18 avril 1930 - 3 décembre 2009

Robert Briner a fait entrer l'arbitrage de la CCI dans le XXIe siècle. Il a pris ses fonctions de président de la Cour internationale d'arbitrage de la CCI en janvier 1997, à la veille d'une révision majeure de son Règlement d'arbitrage. Au cours de ses trois mandats successifs, il a supervisé l'application de ce nouveau règlement dans la pratique quotidienne de la Cour, maîtrisant avec compétence et autorité des situations souvent complexes et délicates.

Sur le plan professionnel, Robert Briner alliait une extraordinaire capacité de jugement à un esprit vif et pénétrant - qualités dont il a fait montre tout au long de sa carrière, de ses débuts comme avocat à ses fonctions de président du Tribunal des différends irano-américains et de la Cour de la CCI, en passant par ses activités d'arbitre international et de conseil au sein du cabinet Lenz & Staehelin. A tous les niveaux et dans tous les domaines, il avait le don de trouver la meilleure ligne d'action.
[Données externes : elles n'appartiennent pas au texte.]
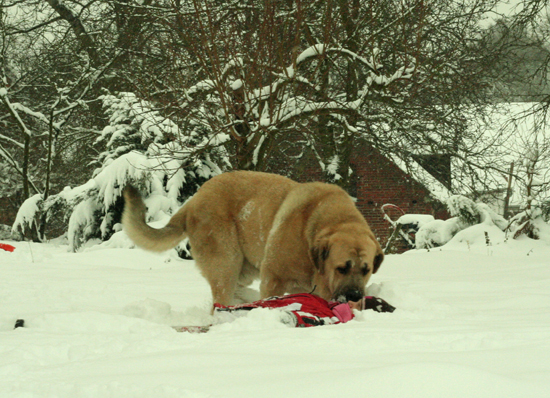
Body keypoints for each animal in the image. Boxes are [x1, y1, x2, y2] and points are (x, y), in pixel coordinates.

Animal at [123, 170, 386, 304]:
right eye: (342, 268)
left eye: (366, 270)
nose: (354, 296)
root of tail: (192, 202)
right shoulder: (273, 279)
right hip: (226, 262)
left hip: (242, 267)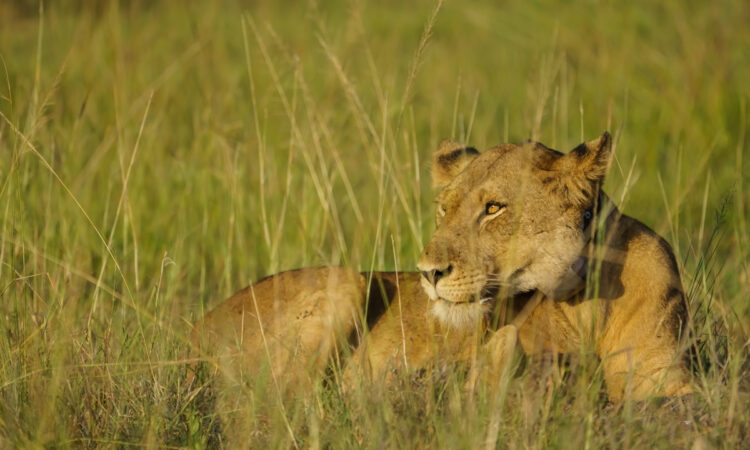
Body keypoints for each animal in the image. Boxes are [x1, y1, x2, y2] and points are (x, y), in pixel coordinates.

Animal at [191, 132, 692, 401]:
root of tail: (195, 326)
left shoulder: (669, 383)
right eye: (443, 210)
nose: (428, 272)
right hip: (345, 281)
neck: (584, 300)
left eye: (493, 208)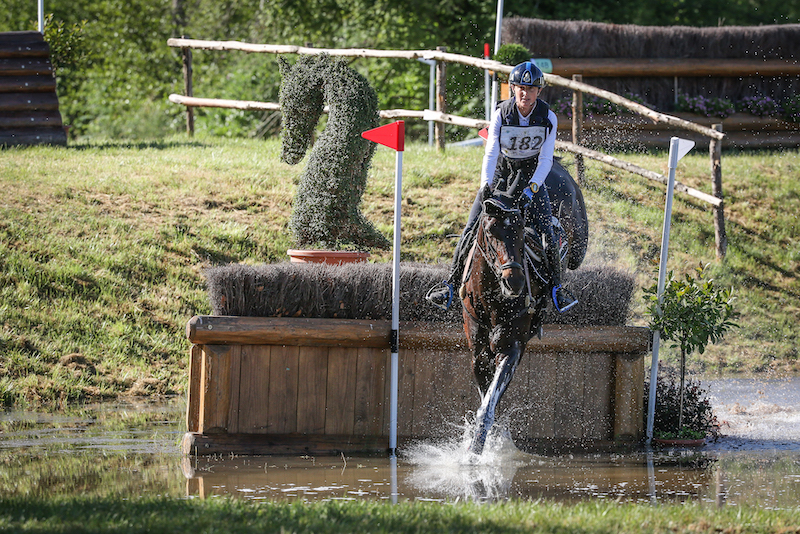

La mission de Robert Briner à la tête de la Cour a coïncidé avec une période d'expansion sans précédent de la CCI. Au fil de ces années, quelque trente nouveaux comités nationaux ont été fondés, dont un bureau régional en Asie auquel il s'intéressait tout particulièrement. La charge de travail de la Cour s'est dans le même temps diversifiée et élargie, le nombre de pays représentés dans les procédures de la CCI ayant dépassé la centaine et le nombre d'affaires en cours le millier. Cette croissance a été sans conteste favorisée par l'inépuisable énergie avec laquelle Robert Briner a parcouru le monde en qualité d'ambassadeur de la Cour.

Sa fidélité à la CCI ne s'est jamais démentie. Fervent défenseur du commerce international et de l'arbitrage, il se plaisait à souligner la contribution historique de la CCI à leur développement réciproque. Le Liber Amicorum publié en l'honneur de Robert Briner à l'occasion de ses 75 ans, sous le titre Global Reflections on International Law, Commerce and Dispute Resolution, reflète l'exceptionnelle étendue du spectre - tant géographique qu'intellectuel - de ses activités et de ses intérêts professionnels, ainsi que la haute estime en laquelle il était tenu. Cette estime se doublait invariablement d'une chaleureuse affection, eu égard à sa grande bonté, à son ouverture d'esprit et à sa profonde humanité.

Robert Briner laisse une épouse, Frances, et une famille qui lui ont apporté un soutien sans faille et dont les nombreux amis partagent la douleur.